Our environment: CDH 5.7.1, Titan 1.1.0-SNAPSHOT, Solr 4.10.3, HBase 1.2.0, titan-tp3-driver to create remote connection to gremlin server and for querying


Solution

  • The gremlinPool setting on the server tends to be limited to Runtime.availableProcessors() so it usually doesn't make sense to make the number bigger than that. The number of requests that the server will support is somewhat determined by the types of traversals your executing. I could imagine situations where you send a series of longer run requests that could potentially tie up a number of gremlinPool threads to the point where it slows down the script processing capabilities of the server itself. Gremlin Server will likely continue to accept requests, storing them in a queue for processing as they arrive but they will just take longer to process.
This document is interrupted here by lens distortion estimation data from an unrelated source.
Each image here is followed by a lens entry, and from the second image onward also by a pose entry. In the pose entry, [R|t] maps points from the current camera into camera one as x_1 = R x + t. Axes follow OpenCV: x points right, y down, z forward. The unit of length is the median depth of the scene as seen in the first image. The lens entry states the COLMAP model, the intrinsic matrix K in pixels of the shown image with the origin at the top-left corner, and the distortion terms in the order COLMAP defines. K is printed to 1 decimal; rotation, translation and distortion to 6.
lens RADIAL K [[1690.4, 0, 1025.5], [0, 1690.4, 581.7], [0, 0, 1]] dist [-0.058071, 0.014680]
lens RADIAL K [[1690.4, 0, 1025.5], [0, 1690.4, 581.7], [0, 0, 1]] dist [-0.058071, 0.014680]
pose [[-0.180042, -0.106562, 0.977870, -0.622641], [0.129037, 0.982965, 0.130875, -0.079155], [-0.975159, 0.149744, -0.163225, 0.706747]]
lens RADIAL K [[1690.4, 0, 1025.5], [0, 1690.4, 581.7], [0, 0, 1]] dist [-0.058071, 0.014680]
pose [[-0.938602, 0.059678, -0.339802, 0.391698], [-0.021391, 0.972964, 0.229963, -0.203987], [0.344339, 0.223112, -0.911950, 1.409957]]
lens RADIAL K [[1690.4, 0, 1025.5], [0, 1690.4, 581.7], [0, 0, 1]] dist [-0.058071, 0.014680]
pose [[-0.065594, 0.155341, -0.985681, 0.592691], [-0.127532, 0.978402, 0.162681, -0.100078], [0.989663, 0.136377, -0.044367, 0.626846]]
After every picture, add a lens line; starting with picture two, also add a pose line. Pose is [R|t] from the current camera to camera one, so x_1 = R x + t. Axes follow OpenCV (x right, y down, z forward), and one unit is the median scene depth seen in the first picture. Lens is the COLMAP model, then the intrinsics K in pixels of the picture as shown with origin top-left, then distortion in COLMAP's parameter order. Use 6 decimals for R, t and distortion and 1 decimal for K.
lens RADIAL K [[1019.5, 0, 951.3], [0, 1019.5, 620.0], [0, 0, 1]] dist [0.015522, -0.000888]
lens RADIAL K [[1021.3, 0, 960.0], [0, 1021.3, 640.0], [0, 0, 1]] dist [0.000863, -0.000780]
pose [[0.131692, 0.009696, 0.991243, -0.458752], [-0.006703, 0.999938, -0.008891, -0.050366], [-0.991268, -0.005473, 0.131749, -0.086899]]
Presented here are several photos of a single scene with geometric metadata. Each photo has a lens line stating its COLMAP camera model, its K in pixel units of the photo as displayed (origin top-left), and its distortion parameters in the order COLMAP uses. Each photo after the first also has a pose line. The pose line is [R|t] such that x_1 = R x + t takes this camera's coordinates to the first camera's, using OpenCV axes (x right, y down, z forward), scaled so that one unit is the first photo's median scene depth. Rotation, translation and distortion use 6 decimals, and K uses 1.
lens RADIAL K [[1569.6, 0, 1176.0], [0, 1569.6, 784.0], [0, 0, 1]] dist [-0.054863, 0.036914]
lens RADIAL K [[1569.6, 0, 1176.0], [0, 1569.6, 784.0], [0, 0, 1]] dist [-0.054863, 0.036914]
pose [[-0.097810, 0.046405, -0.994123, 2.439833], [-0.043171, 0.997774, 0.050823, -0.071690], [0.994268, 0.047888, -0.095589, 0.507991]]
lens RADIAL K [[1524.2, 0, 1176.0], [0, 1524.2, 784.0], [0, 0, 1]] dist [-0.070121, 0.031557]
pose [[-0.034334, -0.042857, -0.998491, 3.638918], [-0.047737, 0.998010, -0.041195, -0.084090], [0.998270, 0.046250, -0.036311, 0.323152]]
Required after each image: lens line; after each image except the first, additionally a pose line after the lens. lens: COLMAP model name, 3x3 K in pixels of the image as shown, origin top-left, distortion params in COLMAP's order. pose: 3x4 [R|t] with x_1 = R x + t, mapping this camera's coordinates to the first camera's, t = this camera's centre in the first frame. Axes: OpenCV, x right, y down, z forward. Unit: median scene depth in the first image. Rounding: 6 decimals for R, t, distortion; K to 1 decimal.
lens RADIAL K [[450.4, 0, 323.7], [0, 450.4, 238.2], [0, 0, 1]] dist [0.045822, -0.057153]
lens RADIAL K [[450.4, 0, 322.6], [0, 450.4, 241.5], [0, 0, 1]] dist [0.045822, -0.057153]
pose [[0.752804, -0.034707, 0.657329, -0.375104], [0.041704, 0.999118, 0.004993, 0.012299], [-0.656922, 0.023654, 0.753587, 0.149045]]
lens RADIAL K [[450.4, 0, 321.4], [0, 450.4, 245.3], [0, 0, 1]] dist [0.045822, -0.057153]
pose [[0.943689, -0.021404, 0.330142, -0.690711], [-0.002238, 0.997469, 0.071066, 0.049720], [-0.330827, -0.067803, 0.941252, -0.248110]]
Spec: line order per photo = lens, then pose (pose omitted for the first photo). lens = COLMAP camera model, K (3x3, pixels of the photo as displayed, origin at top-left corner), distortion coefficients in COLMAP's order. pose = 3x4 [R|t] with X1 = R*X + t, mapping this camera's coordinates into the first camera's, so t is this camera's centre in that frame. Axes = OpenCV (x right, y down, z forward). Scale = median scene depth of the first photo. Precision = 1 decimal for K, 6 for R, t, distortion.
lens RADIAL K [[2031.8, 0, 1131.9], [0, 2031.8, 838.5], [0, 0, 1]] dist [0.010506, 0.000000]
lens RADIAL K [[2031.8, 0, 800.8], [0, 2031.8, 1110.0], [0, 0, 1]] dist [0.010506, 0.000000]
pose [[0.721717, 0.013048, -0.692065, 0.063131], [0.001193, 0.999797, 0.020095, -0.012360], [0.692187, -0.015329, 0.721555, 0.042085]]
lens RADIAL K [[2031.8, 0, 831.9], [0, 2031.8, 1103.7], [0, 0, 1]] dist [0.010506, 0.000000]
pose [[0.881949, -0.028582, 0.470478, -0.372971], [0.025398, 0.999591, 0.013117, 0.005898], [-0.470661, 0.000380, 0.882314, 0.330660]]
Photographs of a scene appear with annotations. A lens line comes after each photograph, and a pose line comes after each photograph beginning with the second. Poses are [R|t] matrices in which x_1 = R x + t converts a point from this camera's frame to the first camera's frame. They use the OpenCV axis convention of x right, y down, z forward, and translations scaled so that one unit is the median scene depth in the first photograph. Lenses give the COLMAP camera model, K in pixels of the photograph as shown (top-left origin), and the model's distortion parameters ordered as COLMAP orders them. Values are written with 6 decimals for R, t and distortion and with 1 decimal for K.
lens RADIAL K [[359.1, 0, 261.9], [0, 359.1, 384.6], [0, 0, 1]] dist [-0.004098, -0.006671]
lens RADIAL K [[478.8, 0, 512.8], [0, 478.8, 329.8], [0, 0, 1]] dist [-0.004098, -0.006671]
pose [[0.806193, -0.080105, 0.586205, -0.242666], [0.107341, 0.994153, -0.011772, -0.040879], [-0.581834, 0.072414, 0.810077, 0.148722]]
    This situation in and of itself should not force this error, but the default settings of the driver may be inadequate for what you are trying to do. The driver has a load of settings which control the flow of messages to the server. If the state of the driver, for a particular host, fall outside the boundaries of those settings, it will ignore that host and look for another. For example, if the connectionPool.maxInProcessPerConnection is exceeded and no additional connections can be added because that too is maxed, then that host will be ignored during the driver's process for selecting the next host to send a message to. In this way, a particular host won't be overloaded with requests by the client.

    In your situation, I assume there are no other hosts in your configuration, and so as there is no where else to send those requests, the driver tries to wait for a connection to free itself. If we consider our example, then it waits for the number of in process requests to fall below connectionPool.maxInProcessPerConnection. How long will the driver wait for that to happen? It will wait as long as connectionPool.maxWaitForConnection. If that time is exceeded then you will get that error message that you are seeing.